Engineering decisions have some additional considerations when looking at when to diverge from existing precedent:

  • Impact/work created – The US legal system does not have any requirement to consider what would have to be changed to comply with a changed precedent, but that can have a major impact on engineering projects. Considering and surfacing the resulting work to change (as well as the work avoided by doing the change) is a critical input to the decision-making process. A slightly inefficient pattern that has been adopted widely can be far more costly to change than the resulting benefit gained, but a large improvement that impacts only a small part of the codebase should be easily prioritized.
  • Cost of Fragmentation – The US legal system does not require any sort of plan for dealing with the fact that there may now be a legacy legal framework which led to certain outcomes, and a new legal framework that would lead to different ones. In some cases, addressing the management of the old and new frameworks (or creating a plan to move all outcomes to the match the new framework) is at least considered or even mandated, but that is generally left up to the affected parties to resolve. In engineering, there is a real cost to maintaining multiple patterns for the same capability, which, if ignored leads down the path to the Lava Layer anti-pattern. It may be that although there is general agreement on the changing of a precedent, there is neither the will nor the funding to avoid fragmentation which would be worse than simply leaving the current precedent in place.
  • Developer Morale – The US legal system does not concern itself with the effects of rapid change, and there are many instances historically where wild swings in precedent due to new case law or appeals cause a fair amount of chaos in legal decision-making, with a real impact on litigants who lose faith in the process due to its unpredictability. Similarly, developers who find themselves constantly having to change to adopt new precedents in pursuit of higher engineering standards or more general API contracts can burnout on the constant shifts which leave them in the position of either constantly making non-productive changes to simply stay aligned, or leaving behind tons of legacy layers that pile up as hardened tech debt.

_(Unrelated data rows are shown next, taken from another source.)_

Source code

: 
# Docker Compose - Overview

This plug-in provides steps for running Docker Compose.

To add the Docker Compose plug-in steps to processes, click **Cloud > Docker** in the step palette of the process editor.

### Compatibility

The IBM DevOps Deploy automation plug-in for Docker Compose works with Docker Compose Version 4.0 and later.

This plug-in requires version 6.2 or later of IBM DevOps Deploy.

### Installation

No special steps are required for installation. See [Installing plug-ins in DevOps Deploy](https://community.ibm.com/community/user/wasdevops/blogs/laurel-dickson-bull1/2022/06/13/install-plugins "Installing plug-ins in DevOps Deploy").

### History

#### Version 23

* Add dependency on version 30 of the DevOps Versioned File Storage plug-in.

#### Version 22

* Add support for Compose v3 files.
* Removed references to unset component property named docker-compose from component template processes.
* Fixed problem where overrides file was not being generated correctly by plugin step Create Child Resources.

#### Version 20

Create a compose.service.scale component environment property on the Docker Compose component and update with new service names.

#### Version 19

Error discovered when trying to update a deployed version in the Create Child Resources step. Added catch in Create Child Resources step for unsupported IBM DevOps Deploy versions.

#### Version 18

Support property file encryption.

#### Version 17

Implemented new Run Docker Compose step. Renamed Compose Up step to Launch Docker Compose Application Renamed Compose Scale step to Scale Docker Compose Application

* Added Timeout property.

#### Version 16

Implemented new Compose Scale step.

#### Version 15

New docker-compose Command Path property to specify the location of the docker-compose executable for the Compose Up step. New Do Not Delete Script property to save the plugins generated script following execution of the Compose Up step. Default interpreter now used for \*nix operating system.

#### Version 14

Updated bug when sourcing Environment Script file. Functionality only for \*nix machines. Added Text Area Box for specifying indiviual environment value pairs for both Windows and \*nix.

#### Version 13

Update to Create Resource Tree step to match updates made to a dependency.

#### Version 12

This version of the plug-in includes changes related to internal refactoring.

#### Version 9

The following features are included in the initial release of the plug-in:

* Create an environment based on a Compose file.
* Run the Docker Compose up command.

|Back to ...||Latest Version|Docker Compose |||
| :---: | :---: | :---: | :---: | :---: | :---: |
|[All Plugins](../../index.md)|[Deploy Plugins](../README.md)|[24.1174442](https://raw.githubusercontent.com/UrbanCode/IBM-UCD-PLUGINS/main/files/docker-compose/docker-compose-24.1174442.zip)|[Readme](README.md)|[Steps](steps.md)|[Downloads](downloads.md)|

Ultimately though, final legal authority rests in the US Supreme Court to either uphold the new precedent or decide that the previous standard should remain, and the legitimacy of those decisions is in many ways based on public support to actually enforce the consequences of those decisions. Consensus building is an under-appreciated skill in managing and evolving a mature technology stack, but crucial in retaining legitimacy as new precedents are evaluated and eventually adopted. The engineering team must be bought in to the change in precedent, or they will simply ignore it and continue to do what has been done in the past, regardless of its merit.

As an exercise for the reader, consider:

  • What precedents exist today that you would like to change, and what is preventing that change from happening?
  • What precedents have you attempted to change, and either succeeded or failed? Have you considered why in each case?
  • Where have you adopted a new precedent and then regretted it?